Purworejo | bagelenchannel.com – Wakil Bupati Purworejo, Dion Agasi Setiabudi, S.I.Kom., M.Si., mendorong mahasiswa untuk aktif meningkatkan kompetensi dan relasi serta adaptif dengan tantangan zaman. Hal ini disampaikannya saat menjadi narasumber kegiatan Pengenalan Kehidupan Kampus bagi Mahasiswa Baru (PKKMB) Universitas Muhammadiyah Purworejo (UMPWR), di Auditorium Kasman Singodimejo, Purworejo, Jawa Tengah, Senin (15/9/2025).
“Ketika kuliah kita harus memperkuat mindset, yaitu mencari kompetensi dan relasi. Kompetensi menjadi penting karena perubahan dunia berjalan begitu cepat. Kita dituntut untuk berpikir kritis, agar mampu beradaptasi dan bertahan menghadapi berbagai tantangan,” tegas Dion Agasi Setiabudi, S.I.Kom., M.Si., di depan 1.132 mahasiswa baru Universitas Muhammadiyah Purworejo.

Lebih lanjut, Dion Agasi Setiabudi, S.I.Kom., M.Si., menekankan bahwa Indonesia saat ini tidak kekurangan orang pintar, melainkan kekurangan orang yang berintegritas.
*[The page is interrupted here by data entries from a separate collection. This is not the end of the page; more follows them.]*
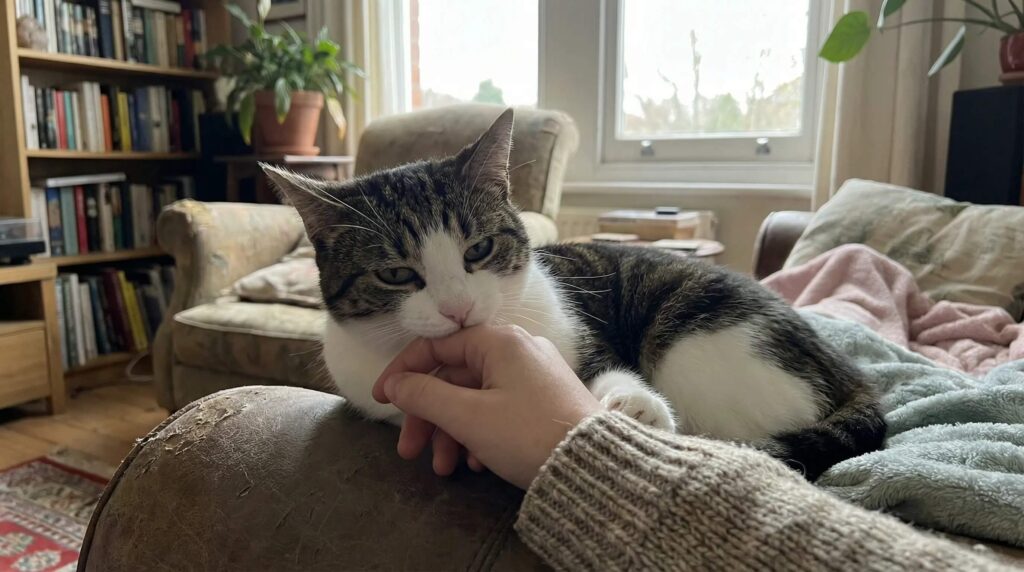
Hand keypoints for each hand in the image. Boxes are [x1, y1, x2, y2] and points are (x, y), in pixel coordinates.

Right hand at [372, 325, 601, 488]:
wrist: (593, 466)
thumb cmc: (527, 434)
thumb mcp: (468, 417)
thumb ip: (425, 396)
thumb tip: (396, 384)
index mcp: (499, 342)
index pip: (437, 346)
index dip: (403, 372)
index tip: (382, 401)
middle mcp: (517, 350)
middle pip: (454, 377)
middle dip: (428, 417)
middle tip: (409, 451)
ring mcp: (533, 376)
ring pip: (475, 398)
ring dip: (452, 433)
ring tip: (445, 469)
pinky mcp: (544, 401)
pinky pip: (499, 410)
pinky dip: (480, 434)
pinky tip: (476, 465)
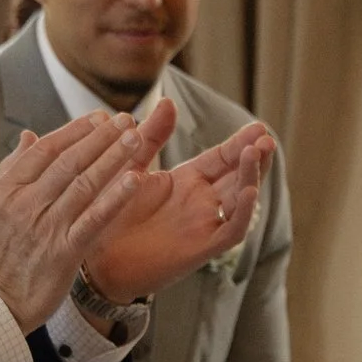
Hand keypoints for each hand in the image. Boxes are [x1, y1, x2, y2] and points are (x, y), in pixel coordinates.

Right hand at [0, 109, 157, 331]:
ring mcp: (45, 227)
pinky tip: (135, 179)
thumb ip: (10, 169)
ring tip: (135, 138)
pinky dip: (115, 198)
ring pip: (84, 184)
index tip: (98, 118)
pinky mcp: (64, 251)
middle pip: (68, 161)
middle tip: (125, 120)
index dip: (74, 131)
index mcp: (6, 189)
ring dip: (113, 158)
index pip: (45, 150)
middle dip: (100, 138)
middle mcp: (25, 204)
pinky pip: (94, 219)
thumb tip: (28, 136)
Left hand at [78, 111, 272, 303]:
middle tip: (266, 138)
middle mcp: (201, 202)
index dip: (240, 143)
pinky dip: (242, 212)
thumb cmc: (109, 213)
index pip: (222, 158)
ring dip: (251, 177)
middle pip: (238, 176)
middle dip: (255, 157)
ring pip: (240, 200)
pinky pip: (231, 230)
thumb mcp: (131, 165)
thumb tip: (168, 101)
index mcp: (188, 182)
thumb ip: (152, 136)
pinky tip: (248, 191)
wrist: (95, 260)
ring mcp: (204, 224)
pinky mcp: (201, 248)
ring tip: (257, 153)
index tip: (258, 127)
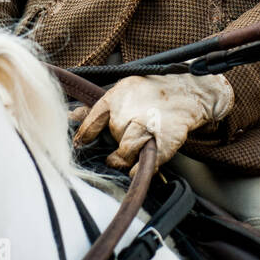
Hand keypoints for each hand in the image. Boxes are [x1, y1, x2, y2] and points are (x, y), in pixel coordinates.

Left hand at [73, 73, 234, 175]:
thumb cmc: (151, 92)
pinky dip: (139, 169)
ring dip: (122, 158)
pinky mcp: (164, 142)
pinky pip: (145, 163)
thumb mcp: (122, 91)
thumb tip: (71, 117)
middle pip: (113, 137)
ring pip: (125, 152)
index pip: (93, 120)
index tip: (80, 145)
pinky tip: (137, 168)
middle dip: (115, 141)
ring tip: (125, 155)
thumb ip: (96, 108)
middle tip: (123, 138)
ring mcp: (148, 127)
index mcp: (116, 98)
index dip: (85, 135)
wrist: (188, 90)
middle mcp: (130, 113)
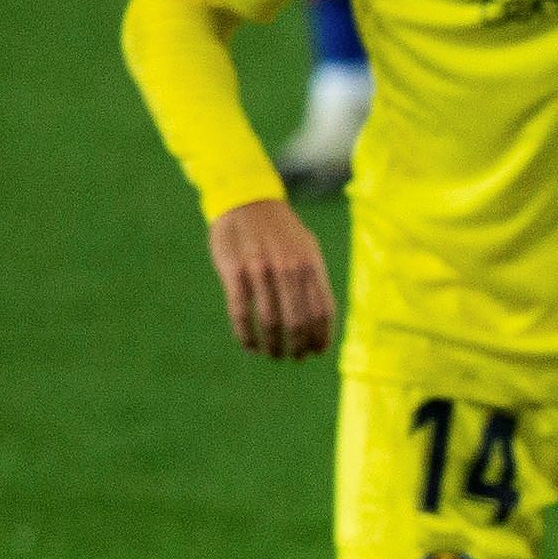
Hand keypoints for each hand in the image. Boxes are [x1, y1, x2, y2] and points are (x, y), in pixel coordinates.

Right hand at [211, 199, 336, 358]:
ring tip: (272, 355)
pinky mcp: (234, 271)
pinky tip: (250, 345)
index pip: (323, 311)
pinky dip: (246, 334)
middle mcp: (289, 269)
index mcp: (312, 265)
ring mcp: (261, 270)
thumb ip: (315, 279)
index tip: (315, 353)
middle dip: (297, 346)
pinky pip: (241, 312)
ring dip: (272, 345)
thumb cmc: (280, 231)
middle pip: (298, 321)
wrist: (246, 200)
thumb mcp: (308, 248)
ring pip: (270, 320)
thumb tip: (323, 318)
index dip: (320, 337)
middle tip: (293, 358)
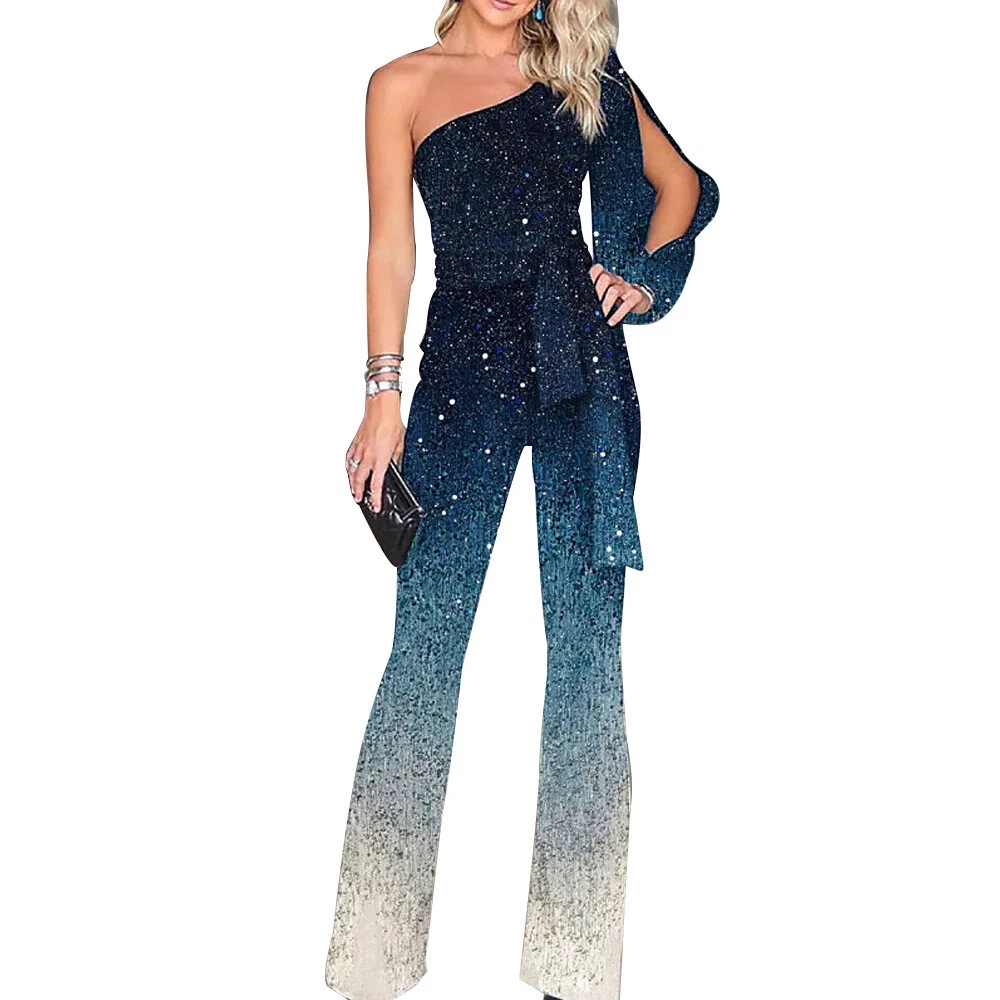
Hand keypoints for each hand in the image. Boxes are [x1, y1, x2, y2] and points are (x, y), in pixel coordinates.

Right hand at [345, 392, 404, 512]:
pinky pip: (348, 459)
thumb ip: (397, 460)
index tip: (375, 506)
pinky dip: (348, 468)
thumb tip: (396, 469)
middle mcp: (367, 456)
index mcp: (381, 458)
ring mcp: (359, 450)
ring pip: (351, 472)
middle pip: (359, 481)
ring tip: (353, 491)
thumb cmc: (391, 422)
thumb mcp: (400, 445)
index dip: (376, 498)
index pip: (377, 484)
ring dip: (351, 483)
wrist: (381, 407)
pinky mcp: (354, 443)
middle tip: (360, 501)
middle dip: (359, 493)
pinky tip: (349, 471)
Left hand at [589, 264, 652, 324]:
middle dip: (597, 292)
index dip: (590, 277)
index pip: (597, 270)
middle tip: (592, 308)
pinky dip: (618, 315)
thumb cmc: (618, 298)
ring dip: (606, 305)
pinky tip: (611, 322)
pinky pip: (627, 304)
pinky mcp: (636, 296)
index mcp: (607, 277)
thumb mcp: (606, 295)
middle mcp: (616, 280)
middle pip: (605, 278)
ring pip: (614, 291)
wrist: (640, 300)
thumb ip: (595, 298)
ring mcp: (626, 287)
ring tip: (602, 317)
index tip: (583, 291)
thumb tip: (579, 309)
Karena itu, ia menegaskan bahwa mahasiswa tidak hanya dituntut mengejar Indeks Prestasi Kumulatif (IPK), tetapi juga harus membangun integritas sejak dini.
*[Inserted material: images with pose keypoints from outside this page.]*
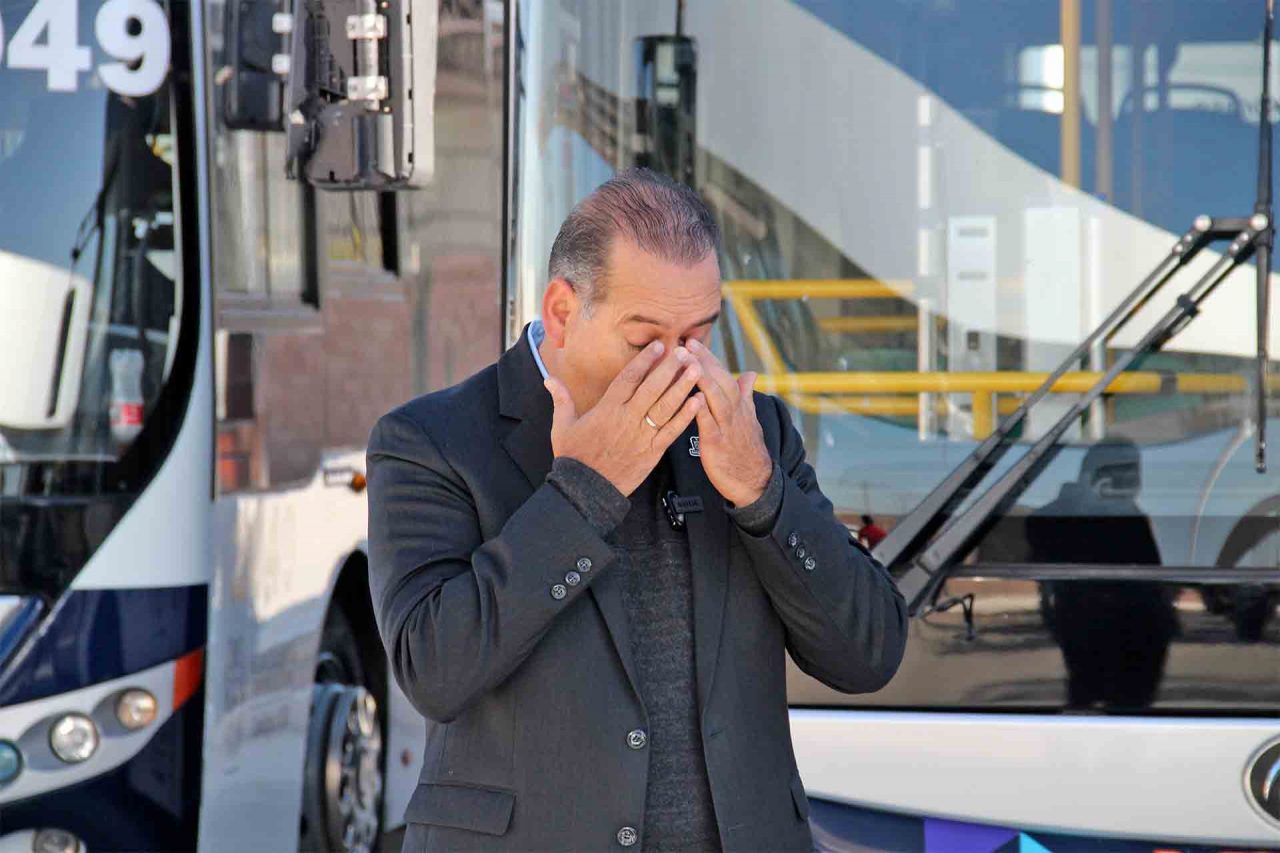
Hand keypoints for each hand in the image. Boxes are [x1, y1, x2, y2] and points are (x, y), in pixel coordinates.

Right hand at [543, 341, 702, 495]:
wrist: (585, 490)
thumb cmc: (573, 457)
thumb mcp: (562, 425)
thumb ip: (561, 399)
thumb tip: (549, 378)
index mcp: (607, 408)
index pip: (629, 378)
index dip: (645, 360)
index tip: (659, 345)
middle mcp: (627, 418)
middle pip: (652, 388)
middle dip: (669, 368)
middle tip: (685, 351)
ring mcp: (642, 435)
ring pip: (666, 406)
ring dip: (683, 387)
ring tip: (697, 370)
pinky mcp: (652, 452)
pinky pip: (672, 431)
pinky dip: (685, 416)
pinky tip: (697, 402)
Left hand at [686, 338, 771, 506]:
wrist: (755, 480)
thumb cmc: (747, 449)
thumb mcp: (749, 419)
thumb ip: (746, 395)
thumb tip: (750, 373)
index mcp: (738, 404)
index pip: (722, 375)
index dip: (708, 358)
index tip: (692, 342)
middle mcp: (734, 411)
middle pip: (718, 380)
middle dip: (702, 360)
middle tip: (685, 343)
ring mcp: (726, 426)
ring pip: (714, 396)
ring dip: (699, 376)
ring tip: (685, 361)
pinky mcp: (717, 443)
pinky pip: (707, 422)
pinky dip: (699, 408)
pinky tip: (689, 397)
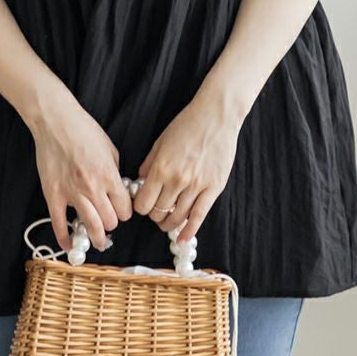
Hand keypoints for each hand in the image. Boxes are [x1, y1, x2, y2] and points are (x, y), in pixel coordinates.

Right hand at [29, 95, 133, 254]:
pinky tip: (69, 245)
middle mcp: (92, 188)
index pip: (125, 209)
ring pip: (90, 227)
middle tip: (109, 221)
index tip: (122, 211)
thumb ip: (115, 171)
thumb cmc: (82, 129)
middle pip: (110, 221)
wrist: (55, 121)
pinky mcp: (53, 195)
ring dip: (96, 238)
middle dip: (112, 223)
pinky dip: (64, 239)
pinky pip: (59, 224)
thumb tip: (118, 187)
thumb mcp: (110, 148)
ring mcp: (72, 193)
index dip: (125, 212)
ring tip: (98, 241)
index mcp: (109, 176)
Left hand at [132, 95, 242, 243]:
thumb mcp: (160, 142)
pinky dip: (189, 230)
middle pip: (159, 212)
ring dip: (168, 223)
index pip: (144, 203)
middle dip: (154, 215)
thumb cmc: (187, 125)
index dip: (141, 207)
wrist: (215, 117)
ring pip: (177, 216)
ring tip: (166, 222)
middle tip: (155, 213)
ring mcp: (196, 186)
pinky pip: (199, 216)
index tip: (143, 205)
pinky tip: (182, 238)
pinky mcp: (213, 188)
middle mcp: (177, 180)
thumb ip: (149, 164)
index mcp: (161, 168)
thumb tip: (141, 181)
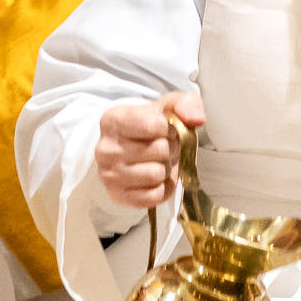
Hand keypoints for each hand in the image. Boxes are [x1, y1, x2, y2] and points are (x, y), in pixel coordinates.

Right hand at [96, 91, 205, 207]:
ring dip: (166, 169)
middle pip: (160, 150)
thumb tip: (196, 119)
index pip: (154, 125)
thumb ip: (185, 104)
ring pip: (157, 174)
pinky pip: (154, 196)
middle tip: (165, 148)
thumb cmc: (150, 125)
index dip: (170, 128)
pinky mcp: (117, 196)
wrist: (132, 147)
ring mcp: (108, 174)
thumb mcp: (167, 106)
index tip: (166, 129)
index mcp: (113, 120)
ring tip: (159, 161)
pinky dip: (162, 188)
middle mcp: (105, 148)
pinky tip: (156, 178)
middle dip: (171, 149)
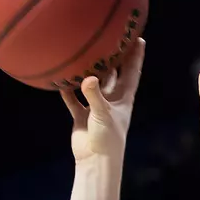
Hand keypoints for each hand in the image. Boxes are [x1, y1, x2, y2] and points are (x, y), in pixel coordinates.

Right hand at [60, 39, 146, 162]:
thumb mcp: (103, 114)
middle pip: (113, 74)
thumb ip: (94, 95)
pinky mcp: (82, 117)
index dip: (136, 56)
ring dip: (88, 72)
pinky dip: (68, 91)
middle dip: (112, 58)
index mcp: (123, 98)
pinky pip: (73, 100)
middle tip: (108, 37)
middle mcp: (111, 100)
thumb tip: (87, 78)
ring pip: (92, 85)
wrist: (95, 161)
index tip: (138, 37)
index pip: (132, 72)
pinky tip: (61, 79)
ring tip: (83, 53)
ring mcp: (96, 108)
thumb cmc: (107, 139)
Pada kesempatan tersebut, Dion Agasi Setiabudi, S.I.Kom., M.Si., juga mengingatkan tentang tantangan besar di era digital, khususnya di tengah maraknya perang gagasan dan persepsi yang berkembang melalui media sosial.
“Hari ini kita memasuki era neocortex warfare, yaitu peperangan tanpa kekerasan, melainkan perang gagasan dan pemikiran. Di media sosial, kebenaran sering kali hanya berdasarkan persepsi. Karena itu, saya berpesan kepada seluruh mahasiswa untuk selalu berpikir kritis agar mampu membedakan mana yang benar, salah, maupun palsu,” jelasnya.
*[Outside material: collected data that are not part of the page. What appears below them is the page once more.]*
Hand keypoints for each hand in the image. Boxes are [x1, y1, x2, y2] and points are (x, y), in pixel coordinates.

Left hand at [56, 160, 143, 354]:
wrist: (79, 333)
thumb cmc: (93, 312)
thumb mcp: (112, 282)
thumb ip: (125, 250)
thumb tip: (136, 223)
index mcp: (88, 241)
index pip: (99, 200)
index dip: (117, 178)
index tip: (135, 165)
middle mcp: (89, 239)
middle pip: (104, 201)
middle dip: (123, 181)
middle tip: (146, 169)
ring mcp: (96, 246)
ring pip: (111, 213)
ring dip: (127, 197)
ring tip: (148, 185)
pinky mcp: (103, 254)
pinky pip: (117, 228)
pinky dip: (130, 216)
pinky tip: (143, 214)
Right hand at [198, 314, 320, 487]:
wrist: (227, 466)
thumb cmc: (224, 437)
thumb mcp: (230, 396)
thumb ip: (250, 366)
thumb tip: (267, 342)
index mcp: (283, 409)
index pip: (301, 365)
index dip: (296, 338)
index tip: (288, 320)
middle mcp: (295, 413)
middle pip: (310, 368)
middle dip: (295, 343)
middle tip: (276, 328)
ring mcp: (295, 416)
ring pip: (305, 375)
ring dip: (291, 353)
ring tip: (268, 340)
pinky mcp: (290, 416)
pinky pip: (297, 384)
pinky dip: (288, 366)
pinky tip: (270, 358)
Dion Agasi Setiabudi, S.I.Kom., M.Si., juga mengajak seluruh mahasiswa baru Universitas Muhammadiyah Purworejo untuk menjadikan masa kuliah sebagai ruang pengembangan diri secara utuh, dengan kompetensi, relasi, dan integritas sebagai bekal utama menghadapi masa depan.